+++ LESETEXT +++

Heute erscheint die Arbeitssituation von 250 Mitarbeitern in einem Raum, die in exakt ausgerichteten Schreibtischreihen wie am Fließband arbeiteten, eher abschreckend. Die Idee hielt sich jedoch bis in die 1960er Jahre, wenn auch aufgelockert als eine Art Bürolandschaft mit modernen Möbeln, Trennwänden und Pflanzenarrangements. Daraus entwickelten sich letztendlich die heutigen Co-Working-Spaces. Die Arbeitssituation spiegelte auch stets die politischen und gesellschaftlichen Verhältnisse. Die Bedingungen, unter denen wir leben und arbeiten, verändern sich heutzutage, insbesondere aufgrund der technischen Innovationsdichte, in rasanter Geschwindigkeit. Doch bislang blieb die Arbeitswelt, obwohl immer mal wieder Anpassungen an die Bedürfnisse der Arbeitnehmer durchgesetzt wurden, eher in ihren Traditionen verhaftet.
Seit über 200 Jahren hatten Menschen vor allem die Arbeitszeit im Fokus, wenn es um Veränderungen der Arbeitsbedingungen ging. Der Arbeitsort wurde kaum je infrage gestellt. Der Deal lautete: Das Unternehmen honoriert den Aufenthalt (und die Arbeit) der Mitarbeiter am Arbeitsort mit deren Gehalt oder Lohn. Die Idee, die Arbeitsstunden quasi nicht mehr direkt über die Anwesenheit der Mitarbeiter im Unternehmen kontrollieren zu können, erschien vor diesem Hintergrund erst einmal völlig abwegig. Und es gab über viele Jahrzehnte zunächst auch ein viel dringenderes Thema: die Reduktion der Arbeitszeit.

+++

> **AUFGABENSTELLUNG**
Gib den Text über die Arbeitswelt von „Heute erscheint die“ bis „ihren Traditionen verhaftet.“ wieder. Ersetze dabei „Bürolandschaft“ durch „Großraumbüro“.

+++ BEREITGESTELLTE DATEN +++

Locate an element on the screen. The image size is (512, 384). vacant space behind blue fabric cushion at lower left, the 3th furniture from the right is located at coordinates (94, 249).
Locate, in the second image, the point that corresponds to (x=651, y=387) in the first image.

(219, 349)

+++

> **LÖSUNG**
Heute erscheint die Arbeitssituation von 250 Mitarbeitern in einem Raum, die in exakt ausgerichteten Schreibtischreihen wie am Fließband arbeiteten, eher abschreckend. Die Idee hielt sich jedoch bis in die 1960er Jahre, wenn auch aufgelockert als eine Art Großraumbüro mit modernen Möbeln, Trennwänden und Pflanzenarrangements. Daraus entwickelten sich letztendlich die heutigen Co-Working-Spaces. Die Arbeitssituation spiegelte auch stets die politischen und gesellschaftlichen Verhältnisse. Die Bedingungen, unter denen wir leben und arbeiten, verändern sich heutzutage, insbesondere aufgrund der technischen Innovationsdichte, in rasanter Geschwindigkeit. Doch bislang blieb die Arbeitswelt, obwohl immer mal wieder Anpassungen an die Bedürfnisse der Arbeitnehmer durchgesetzt wurden, eher in ihren Traditionen verhaftet.